Uitspraak
RECHTBANK ZEELAND-WEST-BRABANT
[betrokkene]
Rechtbank Zeeland-West-Brabant
In deze zaak heeft de Rechtbank Zeeland-West-Brabant op 2 juli 2024 uitspraak gedaan in een beroep tegen een verkeersboete die aan betrokkene was opgelegd. Betrokkene had een administratieve sanctie ontvangen voor het rijden op het trottoir op de Boulevard De Ruyter te Vlissingen op 22 mei 2022. Betrokkene heeft tegen de beslissing van de officier van justitie, die het beroep ongegrond verklaarde, beroep ingesteld bij de kantonrechter. Tijdens de zitting op 2 juli 2024 heeft betrokkene aangevoerd dat hij alleen de Boulevard is overgestoken en dat hij niet staande is gehouden door de verbalisant, ondanks dat zijn kenteken was genoteerd. De zittingsvertegenwoordiger van de officier van justitie heeft verzocht om de zekerheidstelling op nihil te stellen en het beroep gegrond te verklaren, omdat er onvoldoende duidelijkheid was over de staandehouding.
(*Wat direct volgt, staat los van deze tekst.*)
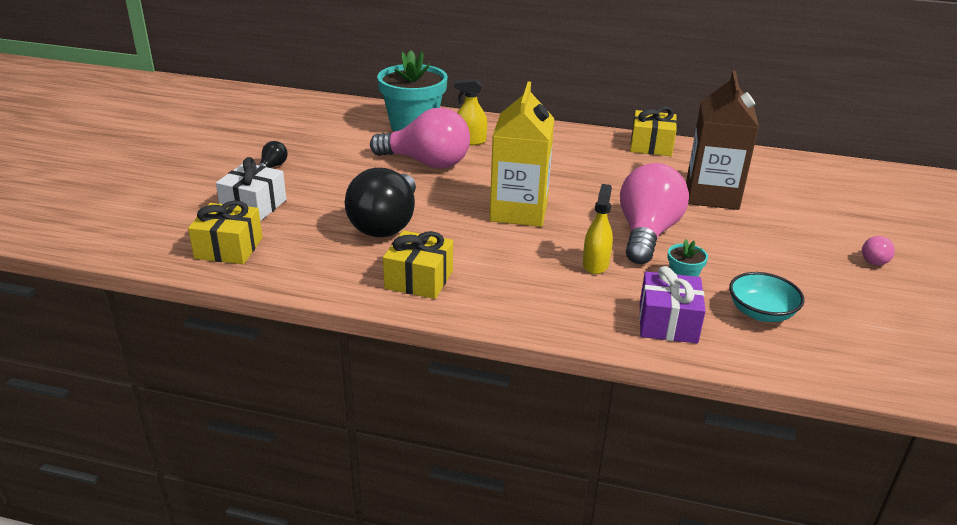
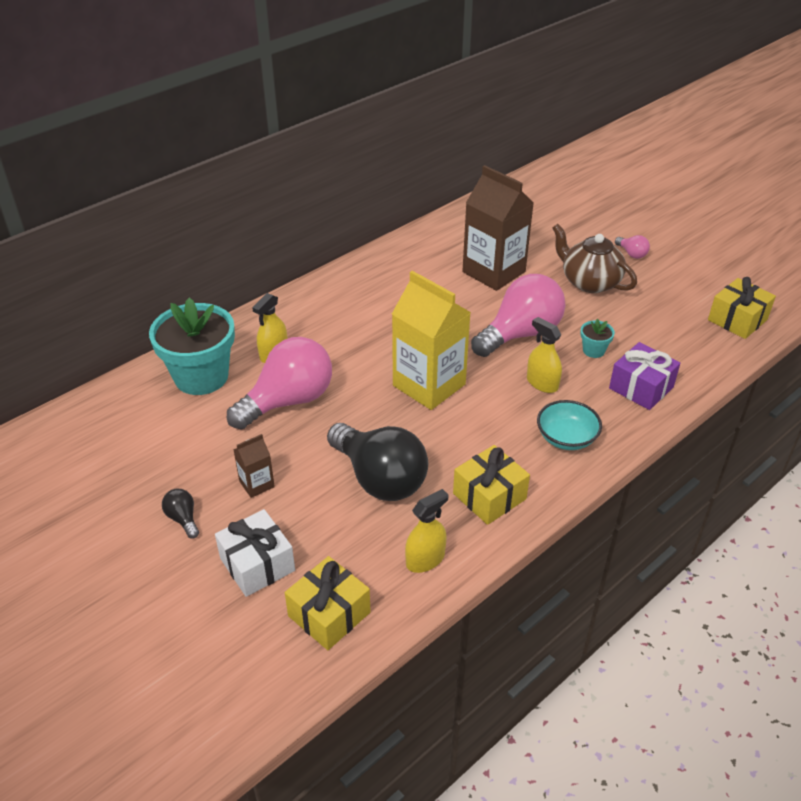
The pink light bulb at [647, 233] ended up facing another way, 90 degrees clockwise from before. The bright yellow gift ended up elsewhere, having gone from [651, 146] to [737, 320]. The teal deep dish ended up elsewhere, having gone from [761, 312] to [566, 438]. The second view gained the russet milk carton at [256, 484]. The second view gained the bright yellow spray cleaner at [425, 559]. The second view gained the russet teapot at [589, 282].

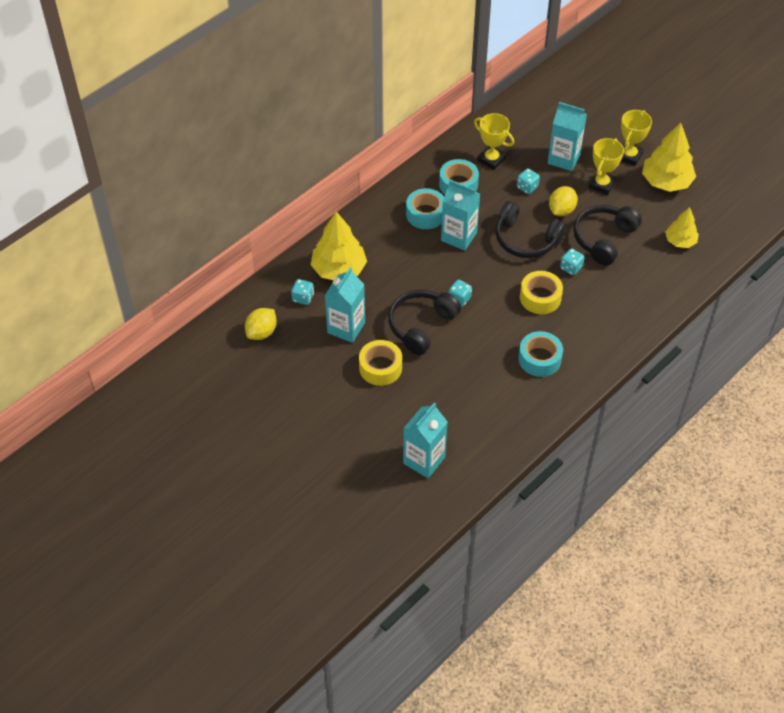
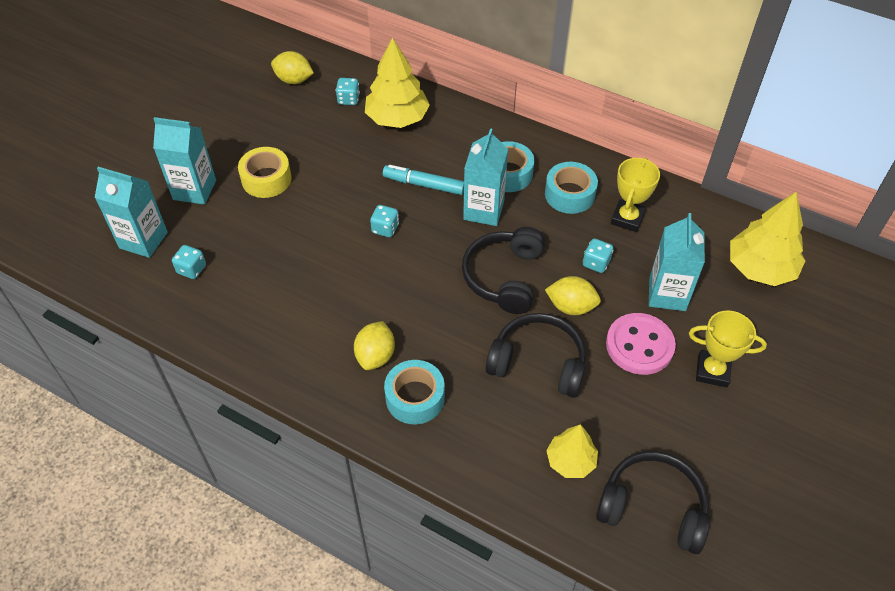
The teal milk carton ended up elsewhere, having gone from [346, 328] to [194, 190]. The ebony over-ear headphones ended up elsewhere, having gone from [421, 325] to [652, 507]. The teal roll of tape ended up elsewhere, having gone from [539, 359] to [415, 398]. The second view lost the bright yellow roll of tape at [540, 297]. The teal dice ended up elsewhere, having gone from [571, 268] to [192, 269]. Where the bright yellow trophy stood at [601, 184], the pink shirt button came to stand at [639, 345]. The bright yellow fir tree ended up elsewhere, having gone from [666, 182] to [760, 268]. The second view gained the bright yellow lemon at [375, 356]. The second view gained the teal marker pen at [424, 185].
De kantonrechter heeft overwogen dat op grond van de Wet administratiefrechtelijke handhaving verkeersvoorschriften (Wahv) een boete alleen kan worden opgelegd als de bestuurder staande is gehouden en zijn identiteit is vastgesteld. In dit geval was er geen reële mogelijkheid om de identiteit van betrokkene vast te stellen, omdat de verbalisant had afgezien van staandehouding. De kantonrechter heeft geoordeeld dat de boete ten onrechte was opgelegd aan de kentekenhouder, omdat de gedraging niet voldoende was komen vast te staan. Daarom heeft de kantonrechter het beroep gegrond verklaard en de beschikking waarbij de boete was opgelegd, vernietigd.
De uitspraak is gedaan door kantonrechter mr. A.B. Scheltema Beduin, bijgestaan door griffier C.G. Zevenhuijzen, en is openbaar uitgesproken. Tegen deze beslissing is geen hoger beroep mogelijk.